Could you explain to me what the essential difference is between, “No suffering person should be excluded from VAD. . . all people should be able to determine what is right for their own bodies” (your words) and “anyone, whether they are suffering in any respect or not, should be assisted to be killed upon their request” (my paraphrase of your words).

I cannot see any meaningful difference, so no, I do not accept your claim that I have misrepresented you.

I have read the Executive Summary of your Submission and that only confirms that I have not misrepresented you, “4. . . . all people have the right to access VAD” and “12. . . . (VAD) should not be denied to anyone”. Point 12 makes it very clear that includes children and as no age limitation is indicated it must be presumed it is intended to apply to children of any age.

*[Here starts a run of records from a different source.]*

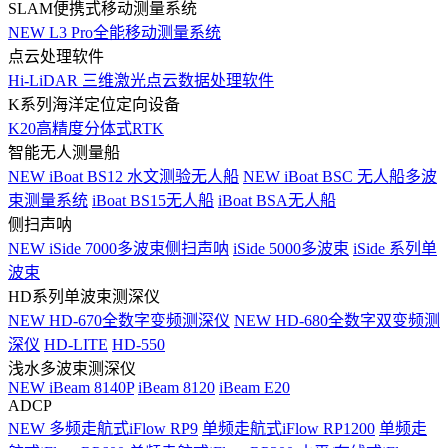
SLAM便携式移动测量系统
NEW
L3 Pro全能移动测量系统
点云处理软件
Hi-LiDAR 三维激光点云数据处理软件
K系列海洋定位定向设备
K20高精度分体式RTK
智能无人测量船
NEW
iBoat BS12 水文测验无人船
NEW
iBoat BSC 无人船多波
束测量系统
iBoat BS15无人船
iBoat BSA无人船
侧扫声呐
NEW
iSide 7000多波束侧扫声呐
iSide 5000多波束
iSide 系列单
波束
HD系列单波束测深仪
NEW
HD-670全数字变频测深仪
NEW
HD-680全数字双变频测
深仪
HD-LITE
HD-550
浅水多波束测深仪
NEW
iBeam 8140P
iBeam 8120
iBeam E20
ADCP
NEW
多频走航式iFlow RP9
单频走航式iFlow RP1200
单频走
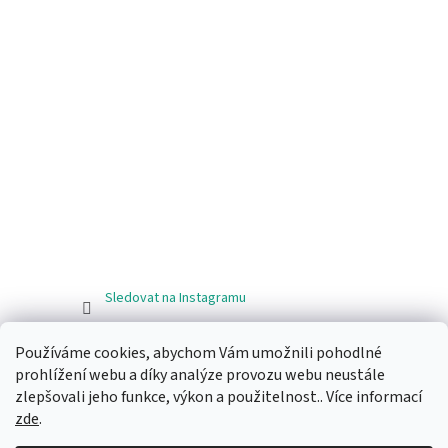
Sledovat na Instagramu
Používáme cookies, abychom Vám umožnili pohodlné
Facebook
prohlížení webu a díky analýze provozu webu neustále
Ragos.cz
zlepšovali jeho funkce, výkon a použitelnost.. Více informací
zde
.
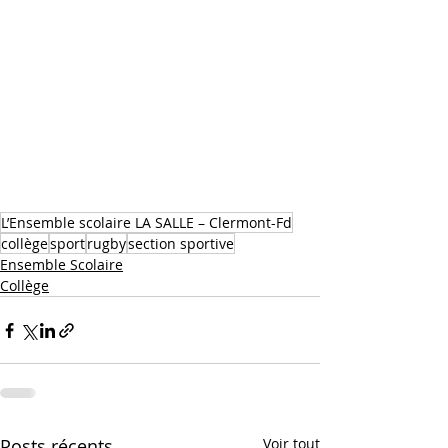
L’Ensemble scolaire LA SALLE – Clermont-Fd
collège
sport
rugby
section sportive
Ensemble Scolaire
Collège
Posts récents
Voir tout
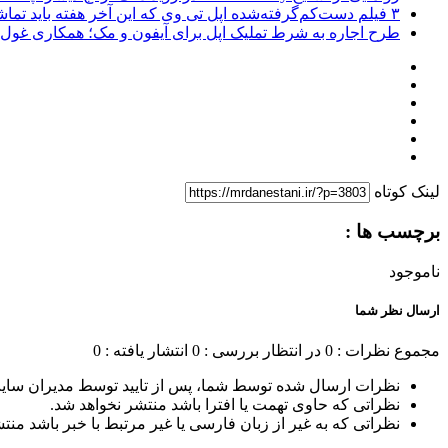
۳ فیلم دست‌کم‌گرفته‌شده اپل تی وی که این آخر هفته باید تماشا کنید
طرح اجاره به شرط تملیک اپل برای آیفون و مک؛ همکاری غول فناوری ب
لینک کوتاه
برچسب ها :
ناموجود
ارسال نظر شما
مجموع نظرات : 0
در انتظار بررسی : 0
انتشار یافته : 0
نظرات ارسال شده توسط شما، پس از تایید توسط مدیران سای
نظراتی که حاوی تهمت یا افترا باشد منتشر نخواهد شد.
نظراتی که به غیر از زبان فارسی یا غیر مرتبط با خبر باشد منت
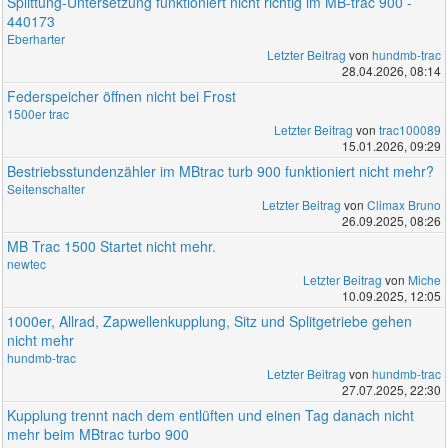
Splittung-Untersetzung funktioniert nicht richtig im MB-trac 900 -
440173
Eberharter
Letzter Beitrag
von
hundmb-trac
28.04.2026, 08:14
Federspeicher öffnen nicht bei Frost
1500er trac
Letzter Beitrag
von
trac100089
15.01.2026, 09:29
Bestriebsstundenzähler im MBtrac turb 900 funktioniert nicht mehr?
Seitenschalter
Letzter Beitrag
von
Climax Bruno
26.09.2025, 08:26
MB Trac 1500 Startet nicht mehr.
newtec
Letzter Beitrag
von
Miche
10.09.2025, 12:05
1000er, Allrad, Zapwellenkupplung, Sitz und Splitgetriebe gehen
nicht mehr
hundmb-trac
Letzter Beitrag
von
hundmb-trac
27.07.2025, 22:30
Kupplung trennt nach dem entlüften und einen Tag danach nicht
mehr beim MBtrac turbo 900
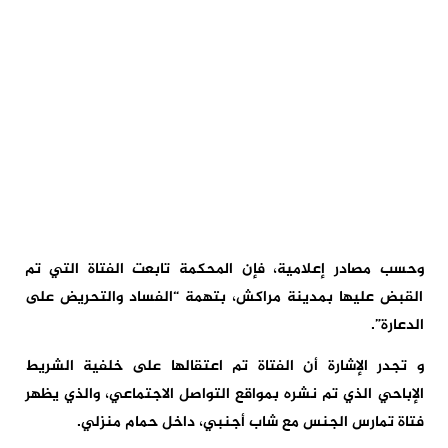
وحسب مصادر إعلامية، فإن المحكمة تابعت الفتاة التي تم
القبض عليها بمدينة مراكش، بتهمة “الفساد والتحريض على
الدعارة”.
و تجدر الإشارة أن الفتاة تم اعتقالها على خلفية الشريط
الإباحي الذي تم نشره بمواقع التواصل الاجتماعي، والذي يظهر
فتاة تمارس الجنس مع شاب أجنبي، داخل حمام منزلي.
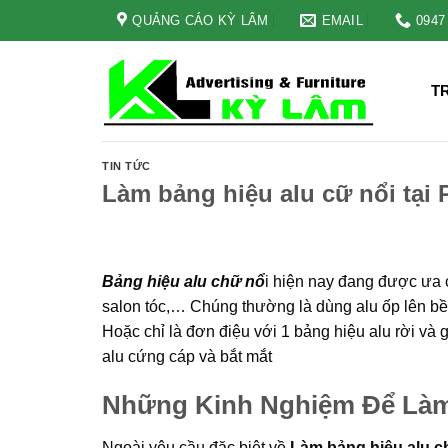
Skip
QUẢNG CÁO KỲ LÂM
EMAIL
0947
to
content
T
TIN TỨC
Làm bảng hiệu alu cữ nổi tại
Bảng hiệu alu chữ nổ
i hiện nay đang được ưa 
salon tóc,… Chúng thường là dùng alu ốp lên bề
Hoặc chỉ là đơn điệu với 1 bảng hiệu alu rời và
alu cứng cáp và bắt mắt
Những Kinh Nghiệm Để Làm
Ngoài yêu cầu đặc biệt về
Làm bảng hiệu alu c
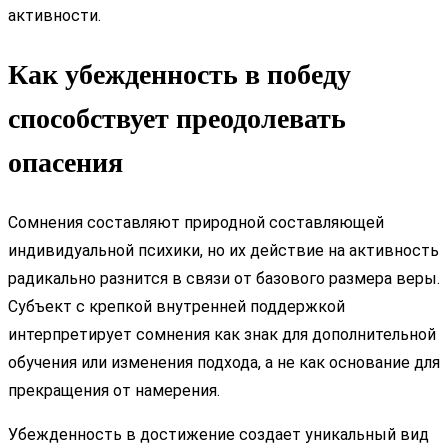
активности.
Как убежденность в победу
способствует преодолевать
опасения
Сомнения составляют природной составляющей
индивидуальной психики, но их действие на активность
радикально разнится в связи от базового размера веры.
Субъект с крепкой внутренней поддержкой
интерпретирует сомнения как знак для дополнительной
обучения или изменения подхода, а не как основание для
прекращения от намерения.
Убежденность в достижение создает уникальный вид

You say that my writing, “You are saying that society has not only to accept suicide but that we must assist it to happen” also misrepresents you. Once VAD is legalised, yes, all of society is required to accept people killing themselves and yes taxpayer funding is used to pay for the poison and its provision, so we are all being made to assist with the suicides. Again, you have not been misrepresented.

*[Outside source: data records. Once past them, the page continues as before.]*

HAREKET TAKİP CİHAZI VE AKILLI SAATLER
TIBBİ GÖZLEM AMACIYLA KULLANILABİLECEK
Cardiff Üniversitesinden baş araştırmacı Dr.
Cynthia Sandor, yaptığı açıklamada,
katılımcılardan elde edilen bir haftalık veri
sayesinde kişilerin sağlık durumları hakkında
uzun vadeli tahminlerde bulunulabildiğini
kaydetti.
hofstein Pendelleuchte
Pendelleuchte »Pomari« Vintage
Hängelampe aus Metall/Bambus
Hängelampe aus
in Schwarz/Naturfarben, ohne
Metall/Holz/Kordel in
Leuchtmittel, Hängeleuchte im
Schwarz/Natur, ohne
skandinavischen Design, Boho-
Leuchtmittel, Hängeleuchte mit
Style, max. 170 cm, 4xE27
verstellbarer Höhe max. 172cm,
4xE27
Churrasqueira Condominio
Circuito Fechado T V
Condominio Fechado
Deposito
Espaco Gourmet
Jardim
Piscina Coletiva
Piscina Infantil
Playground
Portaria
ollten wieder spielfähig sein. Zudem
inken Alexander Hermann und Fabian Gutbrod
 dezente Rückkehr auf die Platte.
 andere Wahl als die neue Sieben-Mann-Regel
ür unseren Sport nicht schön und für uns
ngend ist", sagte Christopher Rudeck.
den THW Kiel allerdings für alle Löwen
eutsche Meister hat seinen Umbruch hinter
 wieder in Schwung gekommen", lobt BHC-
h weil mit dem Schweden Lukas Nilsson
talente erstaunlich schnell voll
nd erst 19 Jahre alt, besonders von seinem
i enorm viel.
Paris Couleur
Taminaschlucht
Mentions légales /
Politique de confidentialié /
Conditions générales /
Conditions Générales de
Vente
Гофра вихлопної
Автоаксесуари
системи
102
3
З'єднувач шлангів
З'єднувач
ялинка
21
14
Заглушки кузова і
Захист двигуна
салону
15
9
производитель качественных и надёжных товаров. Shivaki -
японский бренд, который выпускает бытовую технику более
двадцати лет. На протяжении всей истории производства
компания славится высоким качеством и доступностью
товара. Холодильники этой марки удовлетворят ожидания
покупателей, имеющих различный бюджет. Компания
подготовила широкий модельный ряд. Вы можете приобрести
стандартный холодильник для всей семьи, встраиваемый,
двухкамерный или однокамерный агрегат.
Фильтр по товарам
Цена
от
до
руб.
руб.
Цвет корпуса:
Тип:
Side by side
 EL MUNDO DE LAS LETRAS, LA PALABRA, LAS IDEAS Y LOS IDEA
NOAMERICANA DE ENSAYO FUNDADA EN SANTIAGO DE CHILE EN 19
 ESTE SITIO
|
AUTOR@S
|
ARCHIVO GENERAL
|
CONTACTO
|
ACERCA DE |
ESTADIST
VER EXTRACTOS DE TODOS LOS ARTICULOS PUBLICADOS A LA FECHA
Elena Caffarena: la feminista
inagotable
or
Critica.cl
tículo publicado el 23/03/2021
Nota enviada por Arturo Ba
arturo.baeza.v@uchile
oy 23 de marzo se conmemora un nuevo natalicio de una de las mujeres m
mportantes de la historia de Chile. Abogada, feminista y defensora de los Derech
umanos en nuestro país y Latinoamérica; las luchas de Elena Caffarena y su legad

You say, “that persons should have appropriate decision-making capacity” is an important caveat yet I do not recall you mentioning that in your OLO article or seeing it in the Executive Summary. So how important is it? (Please correct me if I missed seeing it in either place.) The only mention of it that I remember is in your comments to me.

Where in the body of your submission do you mention it and the criteria surrounding it? (No, I can’t read all 117 pages.) I’ll be interested to see why “troubled teens” do not qualify – how discriminatory can you get!

Regarding your last question, my answer is, no. Murder, including self-murder/suicide is simply wrong.